| Text excerpt |

▽

Bacterial cell lysis induced by pre-acidification greatly promoting the degradation of carried antibiotic resistance genes in zero-valent iron activated Fenton-like processes

• ARB inactivation and the degradation of carried ARG were simultaneously achieved. • Pre-acidification lysed ARB cells and facilitated the degradation of carried ARGs. • Plasmid-encoding ARGs were more resistant to be degraded than that in chromosomes. • Residual extracellular DNA in bacterial solution can be fragmented to short fragments. • ARB lysis induced by acidification promoted ARG degradation in ZVI/H 2 O 2 or ZVI/PDS. Zero-valent iron (ZVI) activated Fenton-like processes have been proposed to inactivate ARB that carry diverse antibiotic resistance genes (ARGs) in wastewater, whereas they exhibit very low capacity of degrading ARB-carrying ARGs. Our previous study has revealed that pre-acidification can make cell inactivation and lysis. Thus, the present study investigated the effect of pre-acidification on the inactivation of a multi-drug resistant bacterium Pseudomonas putida MX-2 and the simultaneous degradation of carried seven ARGs by ZVI/H 2 O 2 and ZVI/PDS processes. Results showed that the pre-acidification of bacterial solution to acidic pH greatly promoted the degradation of carried ARGs from 0.14-0.17 logs to 2.48-2.97 logs at the meanwhile of almost completely inactivating P. putida MX-2 in both ZVI/H 2 O 2 and ZVI/peroxydisulfate (PDS) processes. Moreover, the pre-acidification seriously lysed the bacterial cells, released the carried ARGs into the extracellular environment, and facilitated the degradation of extracellular ARGs (e-ARGs) by the generated radicals. During the degradation of the resultant e-ARGs, they were fragmented to short fragments by ZVI/H 2 O 2 and ZVI/PDS processes. The treatment of real wastewater containing P. putida MX-2 further validated the promoting effect of pre-acidification on the degradation of carried ARGs. Therefore, it is extremely crucial to lyse the cells of ARB efficiently via acidification or other methods to promote the degradation of carried ARGs greatly, which may also be applicable for other advanced oxidation processes to reduce antibiotic resistance in wastewater effectively.

△

| Data records |
▽

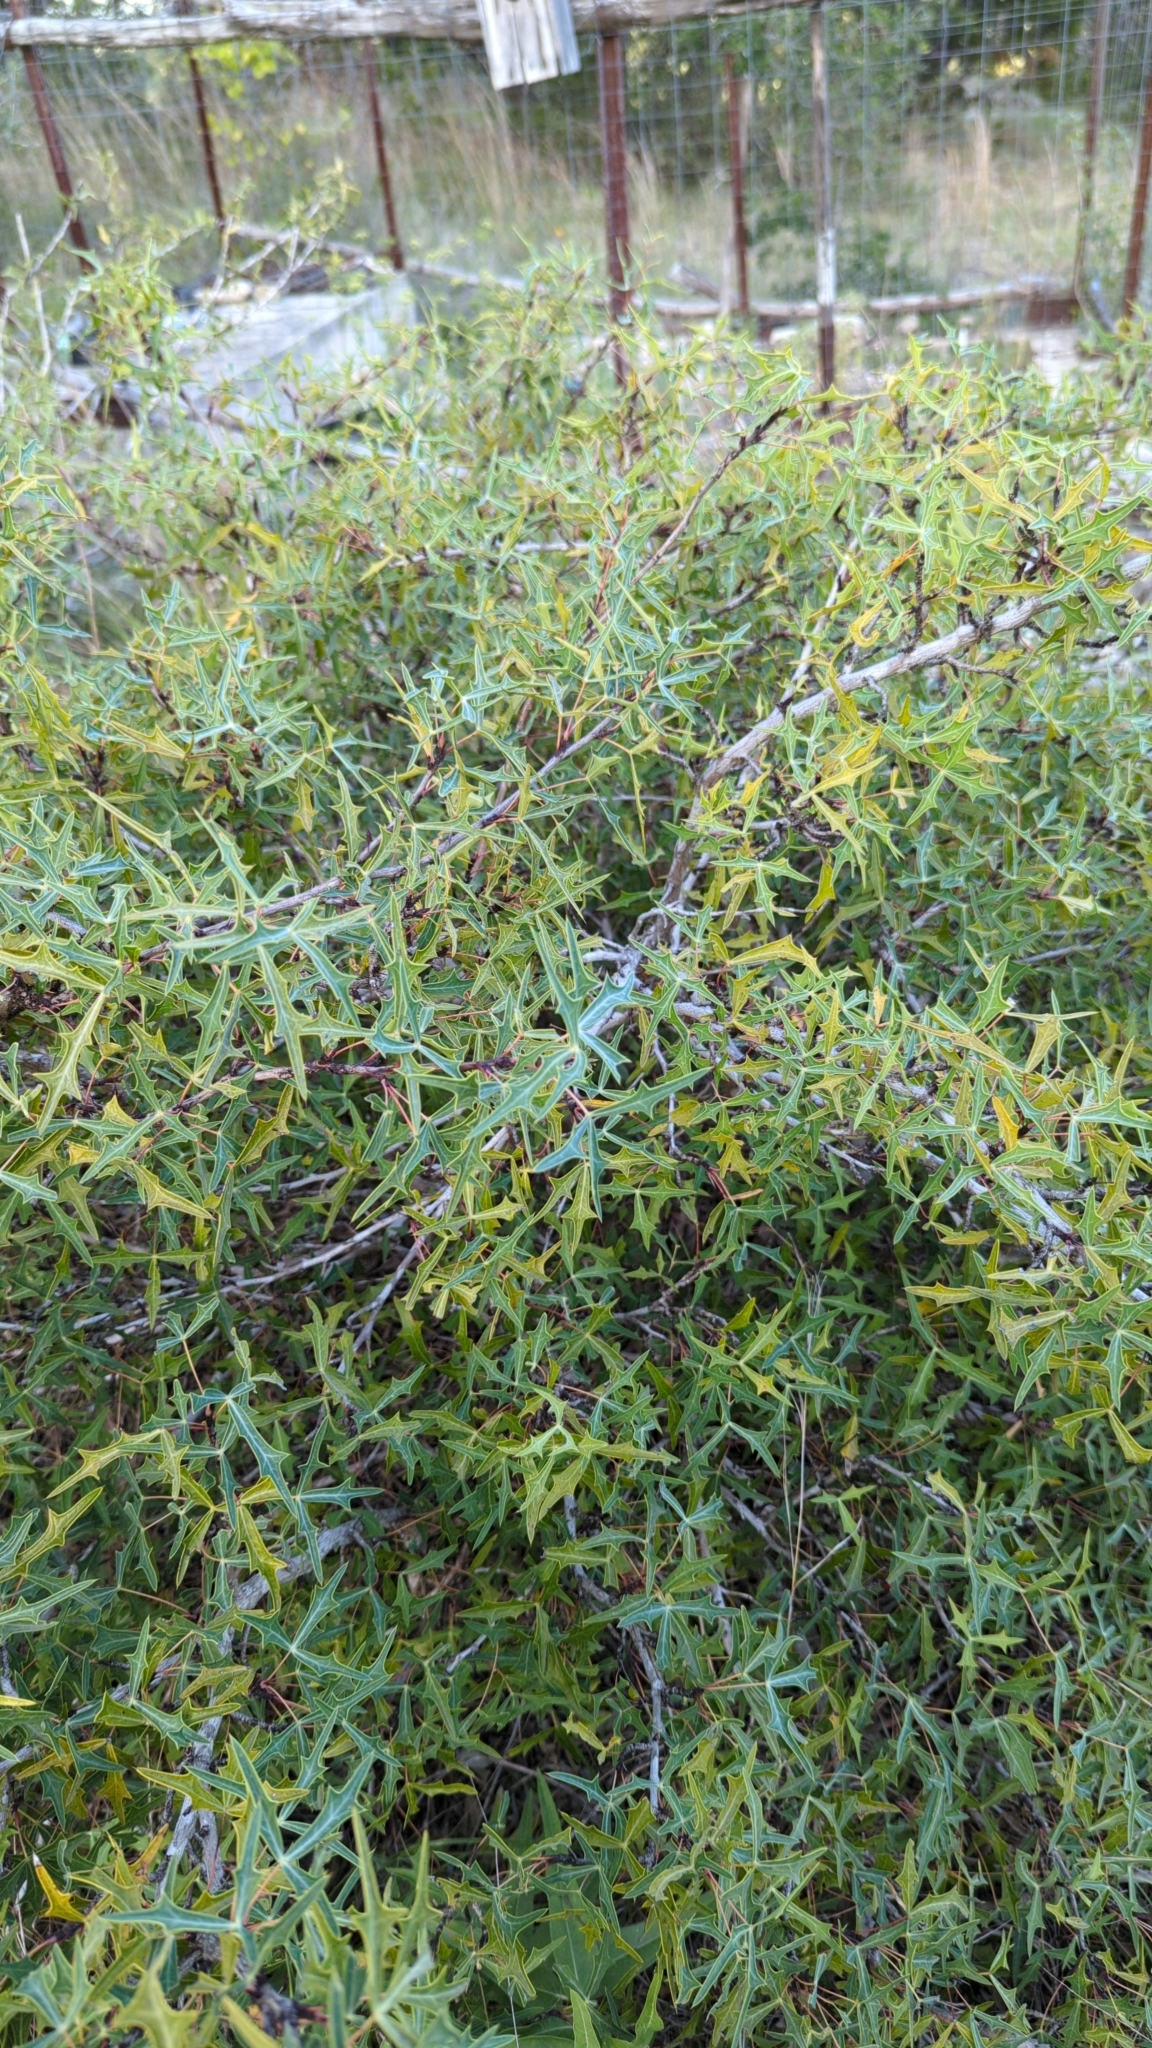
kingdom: Plantae
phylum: Tracheophyta
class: Magnoliopsida
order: Ranunculales
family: Berberidaceae
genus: Alloberberis
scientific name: Alloberberis trifoliolata
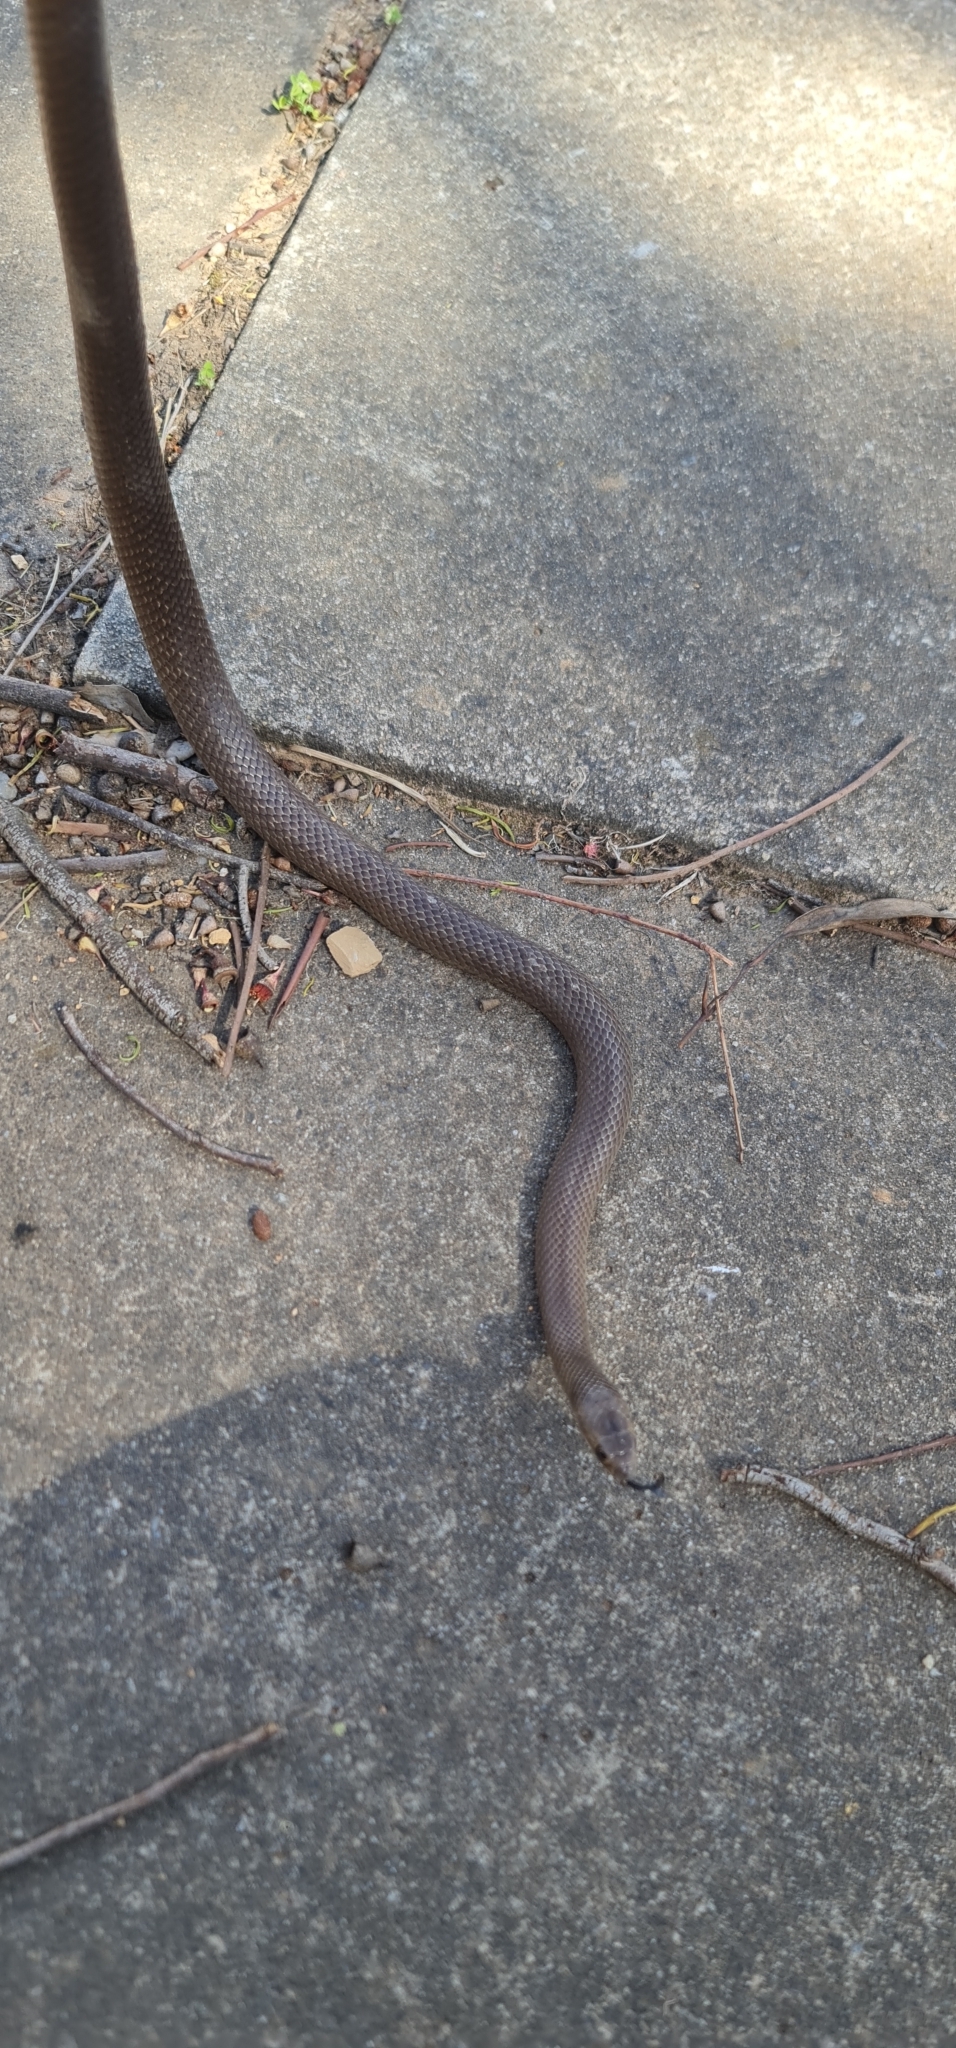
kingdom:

△

| About this exercise |
Copy out the complete text on pre-acidification and the degradation of antibiotic resistance genes, word for word, from its title through its last sentence.

| Output of the exercise |
Bacterial cell lysis induced by pre-acidification greatly promoting the degradation of carried antibiotic resistance genes in zero-valent iron activated Fenton-like processes

• ARB inactivation and the degradation of carried ARG were simultaneously achieved. • Pre-acidification lysed ARB cells and facilitated the degradation of carried ARGs. • Plasmid-encoding ARGs were more resistant to be degraded than that in chromosomes. • Residual extracellular DNA in bacterial solution can be fragmented to short fragments. • ARB lysis induced by acidification promoted ARG degradation in ZVI/H 2 O 2 or ZVI/PDS. Zero-valent iron (ZVI) activated Fenton-like processes have been proposed to inactivate ARB that carry diverse antibiotic resistance genes (ARGs) in wastewater, whereas they exhibit very low capacity of degrading ARB-carrying ARGs. Our previous study has revealed that pre-acidification can make cell inactivation and lysis. Thus, the present study investigated the effect of pre-acidification on the inactivation of a multi-drug resistant bacterium Pseudomonas putida MX-2 and the simultaneous degradation of carried seven ARGs by ZVI/H 2 O 2 and ZVI/PDS processes. Results showed that the pre-acidification of bacterial solution to acidic pH greatly promoted the degradation of carried ARGs from 0.14-0.17 logs to 2.48-2.97 logs at the meanwhile of almost completely inactivating P. putida MX-2 in both ZVI/H 2 O 2 and ZVI/peroxydisulfate (PDS) processes. Moreover, the pre-acidification seriously lysed the bacterial cells, released the carried ARGs into the extracellular environment, and facilitated the degradation of extracellular ARGs (e-ARGs) by the generated radicals. During the degradation of the resultant e-ARGs, they were fragmented to short fragments by ZVI/H 2 O 2 and ZVI/PDS processes. The treatment of real wastewater containing P. putida MX-2 further validated the promoting effect of pre-acidification on the degradation of carried ARGs. Therefore, it is extremely crucial to lyse the cells of ARB efficiently via acidification or other methods to promote the degradation of carried ARGs greatly, which may also be applicable for other advanced oxidation processes to reduce antibiotic resistance in wastewater effectively.